Evening All – I have seen a number of threads on incinerators so I thought I would show everyone my very cheap home made one. The tray is made from a pot plant holder top, a baby formula can, a piece of vacuum cleaner pipe, sheet of scrap for the side and the blower from an old hair drier.






I have found that if you layer the pyrolysed boards with kindling, then boards, then kindling, a better produce results. I did sprinkle about half a cup of flux during the layering. On top I put a hefty pile of scrap wood.





The next lot will follow soon

Cheers

Deano


----------



## Barren Realms 007 (Aug 19, 2011)

I am guessing you are using an electronic spark ignighter and that is what the battery clips are for. You might consider designing some thing for your smoke to washed thru a scrubber to recover your values you are loosing during this process.


----------



## glondor (Aug 19, 2011)

pot plant holder......lol


----------



## NoIdea (Aug 19, 2011)

glondor said:


> pot plant holder......lol



Yup, use what i can, make what i need out of what ever is around :lol: 

The clips are just to supply power to the hairdryer blower.


----------



## oldgeek (Aug 19, 2011)

Barren Realms 007 said:


> You might consider designing some thing for your smoke to washed thru a scrubber to recover your values you are loosing during this process.
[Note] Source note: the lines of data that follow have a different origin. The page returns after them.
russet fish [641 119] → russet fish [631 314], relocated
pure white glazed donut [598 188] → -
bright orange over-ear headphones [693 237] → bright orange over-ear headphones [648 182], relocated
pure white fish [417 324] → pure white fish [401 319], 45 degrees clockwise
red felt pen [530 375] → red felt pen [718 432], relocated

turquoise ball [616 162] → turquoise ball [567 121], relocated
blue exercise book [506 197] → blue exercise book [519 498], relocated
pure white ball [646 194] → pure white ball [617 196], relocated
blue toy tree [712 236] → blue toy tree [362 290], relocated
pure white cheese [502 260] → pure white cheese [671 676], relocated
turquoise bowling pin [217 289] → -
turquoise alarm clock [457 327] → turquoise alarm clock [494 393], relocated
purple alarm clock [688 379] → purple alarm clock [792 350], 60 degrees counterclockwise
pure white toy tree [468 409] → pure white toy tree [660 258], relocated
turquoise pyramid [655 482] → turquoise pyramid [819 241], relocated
I have been kicking around ideas for an "incinerator" design for some time now. I want to build a small but very capable unit that can handle items like flat packs.

I feel it will need at least 2 or 3 chambers.
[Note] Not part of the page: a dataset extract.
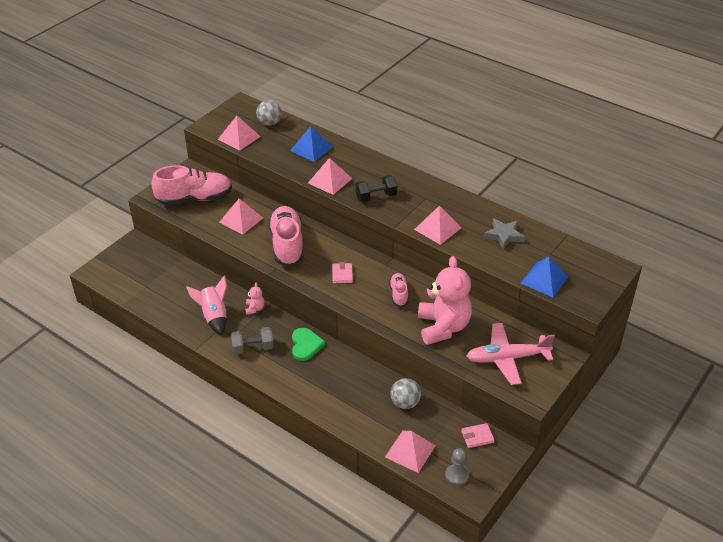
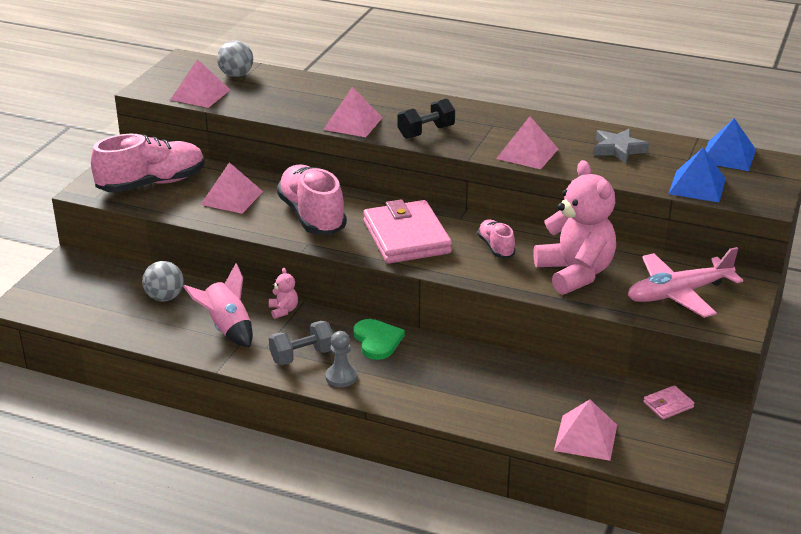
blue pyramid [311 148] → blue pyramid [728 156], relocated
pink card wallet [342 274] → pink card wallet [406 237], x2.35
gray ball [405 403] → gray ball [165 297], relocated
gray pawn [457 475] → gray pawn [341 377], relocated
Chamber 1)- is where the material is loaded, and primary combustion happens.
Chamber 2)- is an afterburner of some type, to handle secondary combustion (a big effort to reduce emissions here)
Chamber 3)- some sort of "scrubber" to catch values? I have no clue on this part, some sort of water trap possibly? Then you could evaporate the water to concentrate the values possibly.

I plan on utilizing 30lb freon tanks for the burn chambers, lined with an insulating castable refractory, and inside of that a higher temp. shell for the burn chamber.
Burners might be propane, and or waste oil.
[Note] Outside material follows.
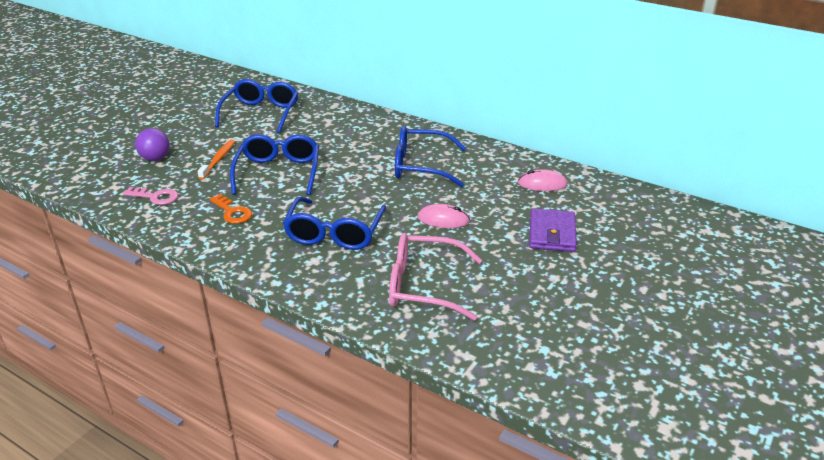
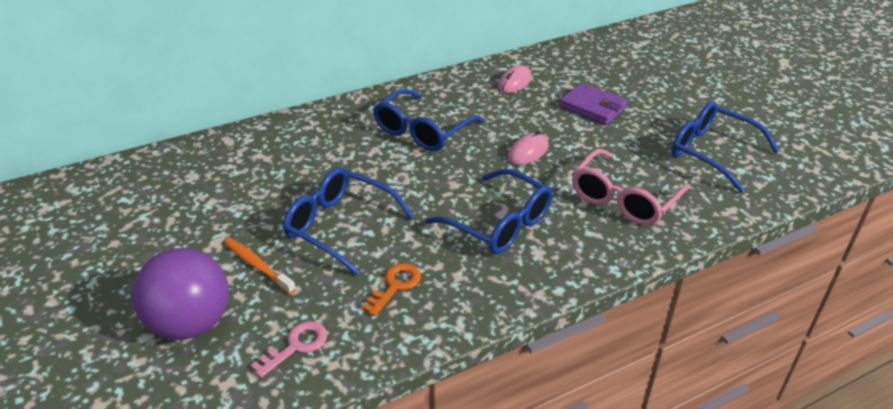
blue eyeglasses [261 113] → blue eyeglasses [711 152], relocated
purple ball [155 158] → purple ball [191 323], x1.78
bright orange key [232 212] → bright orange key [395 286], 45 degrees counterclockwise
Can anyone provide any ideas, plans, or practical experience?

Thanks


----------



## goldenchild (Aug 20, 2011)

Did the airforce come when you burned those boards? :lol:


----------



## NoIdea (Aug 20, 2011)

goldenchild said:


> Did the airforce come when you burned those boards? :lol:



Hahaha Nope, because their was just carbon, metals, oxides, and silica invoved in the process. All the volatiles were driven off and burnt very cleanly during their earlyer pyrolysis experiance  

There was, on the occasion, pretty blue and green flames, and yes I know, probably some of my PM's too, oh bother oh well. 8) 

Cheers

Deano


----------



## jeneje (Aug 20, 2011)

What kind of flux did you use.

Ken


----------



## NoIdea (Aug 20, 2011)

jeneje said:


> What kind of flux did you use.
> 
> Ken



Hi - 50/50 borax - sodium carbonate

Deano


----------



## jeneje (Aug 20, 2011)

NoIdea said:


> jeneje said:
> 
> 
> > What kind of flux did you use.
> ...


Thanks Deano I will try that on some of my boards.
Ken


----------